Jetzt sind es vorwiegend Plastikkanister und große Styropor-Bojen, wie sie in der japanischen Austernzucht benutzt werden, die Ebbesmeyer und seine Helfer an der Westküste Nordamerikas sichten. Knapp 400 Teile hätten Strandgänger zwischen Kalifornien und Alaska seit Oktober gefunden – vermutlich alles Tsunami-Müll, so der Forscher.
Strömungen
Die Bundesbehörde NOAA für Wetter und Ozeanographie will sich ohne handfeste Beweise nicht auf die Herkunft des Treibguts festlegen. Nur bei dem Geisterschiff und zwei kleineren angetriebenen Booten war der Zusammenhang mit der Tsunami-Katastrophe klar zu belegen. Nach dem neuesten Computer-Model von NOAA-Mitarbeiter Doug Helton in Seattle könnten Strömung und Wind die ersten Trümmerteile jedoch schon vor Monaten angespült haben. «Das meiste treibt noch im Meer, über einen größeren Raum verteilt, in einem komplizierten System von Strömungen. Einige Teile, darunter Bojen und Plastikbehälter, sind allerdings schneller voran gekommen», erklärt Helton.
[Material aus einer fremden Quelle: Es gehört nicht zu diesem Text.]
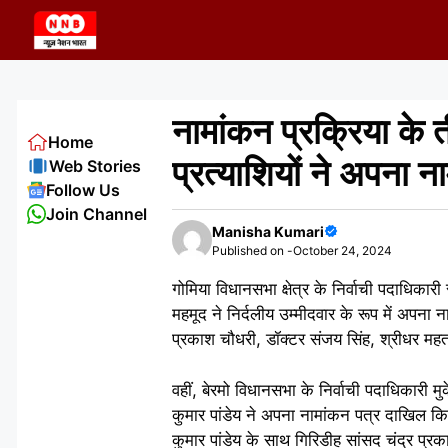
Skip
to
content
नामांकन प्रक्रिया के 
Home
प्रत्याशियों ने अपना 
Web Stories
Follow Us
Join Channel
Manisha Kumari
Published on -
October 24, 2024
गोमिया विधानसभा क्षेत्र के निर्वाची पदाधिका
महमूद ने निर्दलीय उम्मीदवार के रूप में अपन
प्रकाश चौधरी, डॉक्टर संजय सिंह, श्रीधर महत
वहीं, बेरमो विधानसभा के निर्वाची पदाधिकारी मु
कुमार पांडेय ने अपना नामांकन पत्र दाखिल कि
कुमार पांडेय के साथ गिरिडीह सांसद चंद्र प्रक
Was als dichter Trümmer-Teppich in japanischen Gewässern begann, ist nach dem langen Weg durch Winterstürme auf eine große Fläche verteilt worden. «Es gibt keine genauen Zahlen, wie viel Material heute noch im Wasser treibt», meint Diana Parker von der NOAA-Abteilung für Meeresabfälle in Washington. «Nach Schätzungen der japanischen Regierung gingen fünf Millionen Tonnen Trümmer ins Meer, 70 Prozent sind schnell gesunken, damit könnten immer noch 1,5 Millionen Tonnen umhertreiben», rechnet Parker vor.
Bedrohung
Auf neue Erkenntnisse hoffen Umweltschützer beim Earth-Day. Zu der traditionellen Strandreinigung werden Tausende freiwillige Helfer am Wochenende erwartet, darunter auch Jody Kennedy in Seattle, Mitglied der Surfrider Foundation. «Wir rechnen mit sehr viel mehr Verschmutzung in den nächsten Jahren», meint die Amerikanerin. «Der Tsunami-Müll lenkt damit hoffentlich den Blick auf die weltweite Bedrohung der Meere durch Plastik und andere Abfälle». Sie geht davon aus, dass Anwohner und Gemeinden die Reinigung übernehmen müssen.
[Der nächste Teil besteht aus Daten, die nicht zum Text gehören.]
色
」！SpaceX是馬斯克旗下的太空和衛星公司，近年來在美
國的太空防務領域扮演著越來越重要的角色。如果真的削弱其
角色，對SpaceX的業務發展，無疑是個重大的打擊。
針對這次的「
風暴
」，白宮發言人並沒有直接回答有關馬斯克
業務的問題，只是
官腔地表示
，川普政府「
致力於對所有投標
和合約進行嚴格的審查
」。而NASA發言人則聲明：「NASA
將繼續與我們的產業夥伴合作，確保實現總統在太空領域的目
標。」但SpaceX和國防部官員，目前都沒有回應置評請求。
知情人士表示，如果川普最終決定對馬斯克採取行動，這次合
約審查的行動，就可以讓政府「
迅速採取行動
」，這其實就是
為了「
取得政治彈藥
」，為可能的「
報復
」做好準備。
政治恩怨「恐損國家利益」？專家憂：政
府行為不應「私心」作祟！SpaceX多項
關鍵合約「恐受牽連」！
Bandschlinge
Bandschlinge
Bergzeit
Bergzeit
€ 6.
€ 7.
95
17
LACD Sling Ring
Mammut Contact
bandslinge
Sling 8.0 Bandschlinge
«Es gibt keine Stelle, die für die Beseitigung von Meeres-Müll zuständig ist», sagt auch Curt Hart vom Amt für Ökologie im US-Staat Washington. Seine Behörde würde Anrufe von besorgten Bürgern erhalten, die an Stränden Kanister und Behälter finden, die Chemikalien oder andere giftige Stoffe enthalten könnten. Er hält es aber für «höchst unwahrscheinlich», dass mit dem Tsunami-Müll radioaktives Material oder Leichenteile angeschwemmt würden. Verschiedene Stellen, darunter auch NOAA, haben Hotlines eingerichtet, wo verdächtiger Müll gemeldet werden kann.
Trümmerfeld
Für den Meereskundler Ebbesmeyer gibt es viele offene Fragen über die Umweltschädlichkeit des Tsunami-Treibgutes. «Wir beobachten etwa eine höhere Zahl von Meeresschildkröten, die tot angeschwemmt werden. Ihre Schwimmroute führt genau durch das Trümmerfeld», sagt der Forscher. Er kritisierte das Versenken des japanischen Fischtrawlers vor der Küste von Alaska. Das führerlose Schiff hätte in einen Hafen geschleppt und entsorgt werden sollen, meint Ebbesmeyer.
Die Küstenwache hatte das Risiko einer Umweltverschmutzung durch das Geisterschiff jedoch als gering eingeschätzt. Das ins Wasser gelaufene Öl würde keinerlei Gefahr für die maritime Lebenswelt darstellen, hieß es damals.